The Artist is also a discerning look at celebrity. I once asked a young woman who had just become engaged, “Tell me what you most respect about your fiancée.” She twirled her hair, giggled, closed her eyes, giggled some more and said, “Well…” She didn’t seem to know anything about his integrity, faith, family heritage or traditions, sense of purpose, protective instincts, personal dreams or anything else foundational to life. They married and divorced quickly.

Like her, we can’t seem to locate respect for those we adore.

So our celebrity-driven culture splashes exotic intangibles – like cool or awesomeness – on the big screen in our collective head. We don’t define, require, or examine; we applaud, gush, and swoon.

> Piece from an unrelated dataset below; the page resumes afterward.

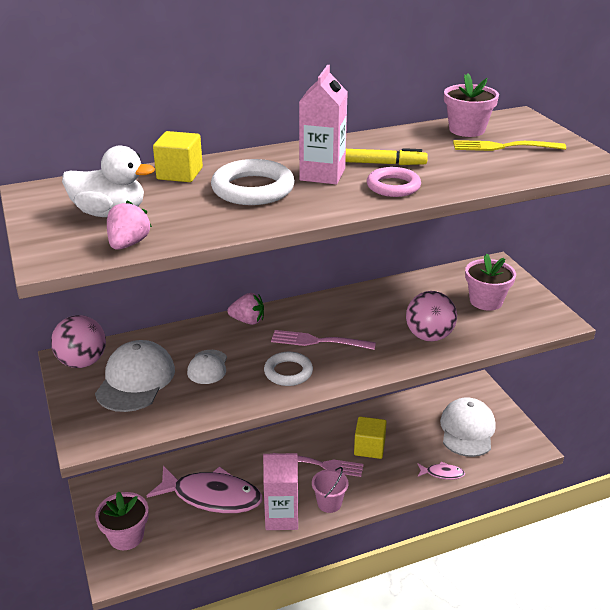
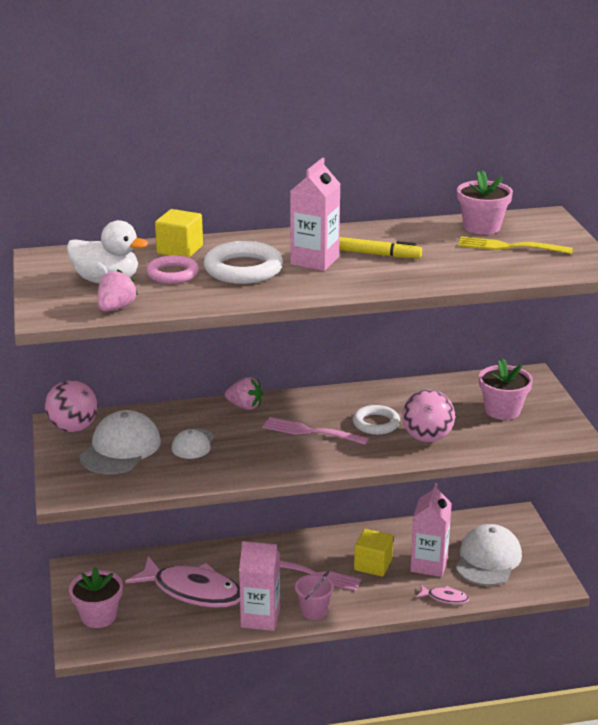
camera: 10 degrees right, 5 degrees down
white ring [264,352,313,386] -> white ring moved to [353,405,400,435]
pink ring [367,167,421,197] -> pink ring moved to [146,255,199,284]
none -> pink carton [410,483,452,577]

Don’t underestimate that power; America elected a President on that. The Artist thoughtfully considers the emptiness of image and the futility of building a life on applause.

Finally, The Artist is a great artistic achievement. In a medium marked by decibels and explosive visuals, The Artist is a splendidly silent and gorgeously black and white movie. It is like walking away from the flash and roar of typical movie entertainment and into a silent and majestic high country meadow.

The Artist dares to present and permit a quiet contemplation of who and what and why we value.